- _Assignment_: Return all entries below exactly. Skip nothing.

### Source data ###

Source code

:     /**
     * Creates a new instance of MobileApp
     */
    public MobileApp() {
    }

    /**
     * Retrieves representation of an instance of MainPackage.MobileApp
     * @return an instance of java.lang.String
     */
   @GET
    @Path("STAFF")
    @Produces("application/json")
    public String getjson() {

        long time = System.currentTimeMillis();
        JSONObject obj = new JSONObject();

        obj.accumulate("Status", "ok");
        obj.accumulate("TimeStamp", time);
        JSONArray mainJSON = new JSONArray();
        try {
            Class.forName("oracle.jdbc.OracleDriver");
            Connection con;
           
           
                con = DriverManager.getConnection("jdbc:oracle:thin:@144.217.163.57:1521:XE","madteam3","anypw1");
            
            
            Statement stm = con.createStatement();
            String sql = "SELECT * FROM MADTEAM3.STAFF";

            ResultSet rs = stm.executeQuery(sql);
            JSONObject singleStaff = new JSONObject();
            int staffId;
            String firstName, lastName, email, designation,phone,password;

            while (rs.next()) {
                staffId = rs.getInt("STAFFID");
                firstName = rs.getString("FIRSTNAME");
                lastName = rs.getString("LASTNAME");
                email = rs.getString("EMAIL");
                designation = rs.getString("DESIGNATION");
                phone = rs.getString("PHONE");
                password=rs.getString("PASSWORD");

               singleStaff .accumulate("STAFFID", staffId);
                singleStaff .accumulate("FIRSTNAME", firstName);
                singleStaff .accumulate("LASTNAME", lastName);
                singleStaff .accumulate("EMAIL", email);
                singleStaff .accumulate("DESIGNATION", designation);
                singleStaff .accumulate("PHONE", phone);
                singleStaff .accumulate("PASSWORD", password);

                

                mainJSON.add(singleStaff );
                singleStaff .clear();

###

- _Response for this exercise_:
Source code

:     /**
     * Creates a new instance of MobileApp
     */
    public MobileApp() {
    }

    /**
     * Retrieves representation of an instance of MainPackage.MobileApp
     * @return an instance of java.lang.String
     */
   @GET
    @Path("STAFF")
    @Produces("application/json")
    public String getjson() {

        long time = System.currentTimeMillis();
        JSONObject obj = new JSONObject();

        obj.accumulate("Status", "ok");
        obj.accumulate("TimeStamp", time);
        JSONArray mainJSON = new JSONArray();
        try {
            Class.forName("oracle.jdbc.OracleDriver");
            Connection con;
           
           
                con = DriverManager.getConnection("jdbc:oracle:thin:@144.217.163.57:1521:XE","madteam3","anypw1");
            
            
            Statement stm = con.createStatement();
            String sql = "SELECT * FROM MADTEAM3.STAFF";

            ResultSet rs = stm.executeQuery(sql);
            JSONObject singleStaff = new JSONObject();
            int staffId;
            String firstName, lastName, email, designation,phone,password;

            while (rs.next()) {
                staffId = rs.getInt("STAFFID");
                firstName = rs.getString("FIRSTNAME");
                lastName = rs.getString("LASTNAME");
                email = rs.getString("EMAIL");
                designation = rs.getString("DESIGNATION");
                phone = rs.getString("PHONE");
                password=rs.getString("PASSWORD");

               singleStaff .accumulate("STAFFID", staffId);
                singleStaff .accumulate("FIRSTNAME", firstName);
                singleStaff .accumulate("LASTNAME", lastName);
                singleStaff .accumulate("EMAIL", email);
                singleStaff .accumulate("DESIGNATION", designation);
                singleStaff .accumulate("PHONE", phone);
                singleStaff .accumulate("PASSWORD", password);

                

                mainJSON.add(singleStaff );
                singleStaff .clear();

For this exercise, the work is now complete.